Bull: That title, “Both Sides of the Fire Line”…what does that refer to?
Scopa: (laughs) Well, in wildland firefighting, we build a fire line. And we use hand tools, or we use bulldozers, but we have a fire line, to put the fire out. That’s how we fight a wildland fire. And in my career, I had worked on both sides of the gender fire line so to speak, starting out my career as male. And maybe a third or halfway through my career I transitioned, and those early years of my career were very difficult. And so the title I think — a fire chief buddy of mine was the one who suggested that title. And I thought that when I heard him say it, I thought it really apropos because it tells my story. I worked both sides.
Bull: Firefighting has this very macho reputation, given it’s demanding, hands-on, and dangerous work, and is male-dominated. Did this challenge you as a transgender person?
Scopa: Well, it may sound counterintuitive, but it was more challenging before I transitioned. When I was a male working as a firefighter — and I worked also 12 years for a structural city fire department — besides the rest of my career in the wildlands — it was very male dominated and macho. And I never fit in when I was trying to — and I say when I was trying to pretend to be a male…. It was an act, and it was not easy for me. And when I came back from grad school I’d fully transitioned, and my career was so much easier after I transitioned. I was more successful.
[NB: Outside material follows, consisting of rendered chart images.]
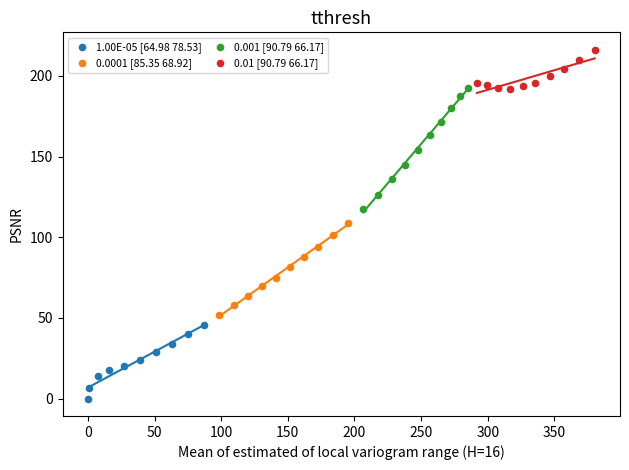

Which series reaches the minimum Y coordinate?

1.00E-05 [64.98 78.53]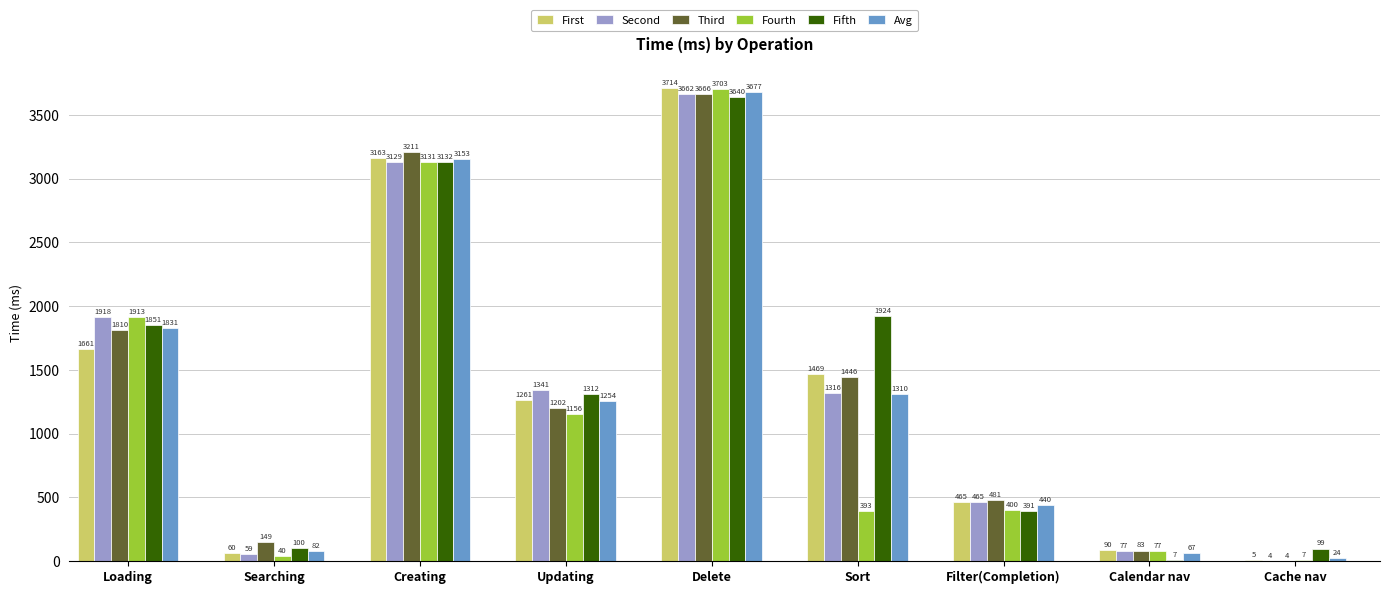

Which series has the widest spread of values?

First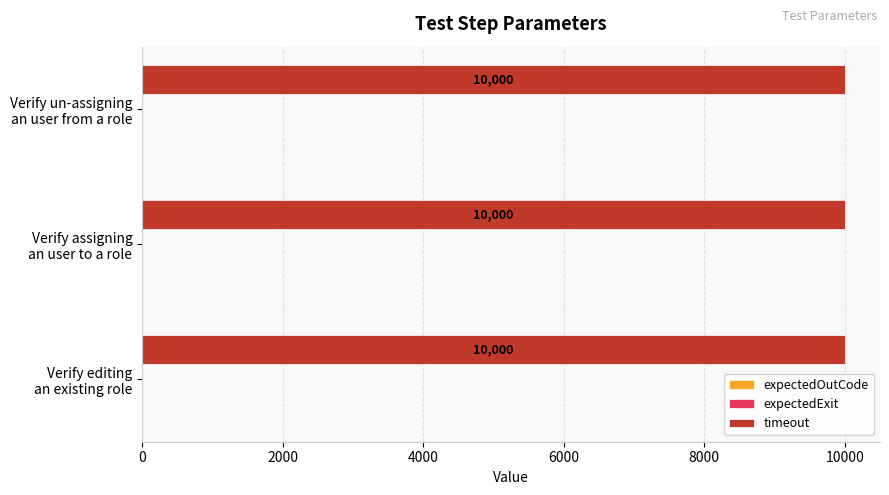

True or false: expectedExit has a value of 0 at Verify editing an existing role.

True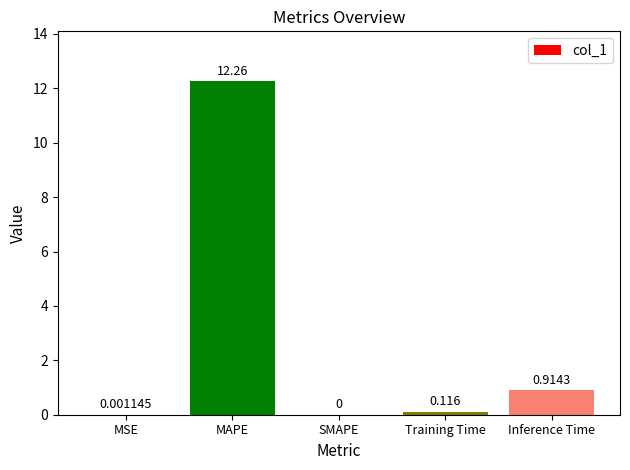

At which label is the value closest to 6?

Inference Time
Y’know, I had the same problems that any woman would have in those positions in leadership in the fire service. But it was much more straightforward. Because in my view of the world, my experience — firefighters can manage and deal with a strong competent fire leader who’s a woman, much more so than they can deal with a guy that they don’t think is masculine enough. So my career and my life got so much easier professionally after I transitioned.
Bull: So in the weeks since your memoir’s hit the shelves, what’s the response been?
Scopa: It’s really interesting Brian, because when I wrote the book it was painful. It was a very tough process to write. And I thought “Well, I’m going to go through all this because I want to help families.” I want a supervisor who might have a trans employee to read the book to get some understanding. And family members, the same way. And so since I wrote the book, I’ve been to lots of book readings and signings, and at every single one, someone has come up to me and said, “I read your book, oh my god, this has been such a benefit. My grandson or my granddaughter or my child, or my best friend from the army,” everybody’s got a connection. And I had no idea that there were this many people out there that had a connection to a trans child or an adult. And so since I wrote the book it’s been somewhat helpful for me to hear other people saying that the book out there and the information that’s in it is helping them.
Bull: Well, Bobbie Scopa, thank you for your time and insights. I enjoyed our conversation.
Scopa: Thanks Brian, it’s been very fun.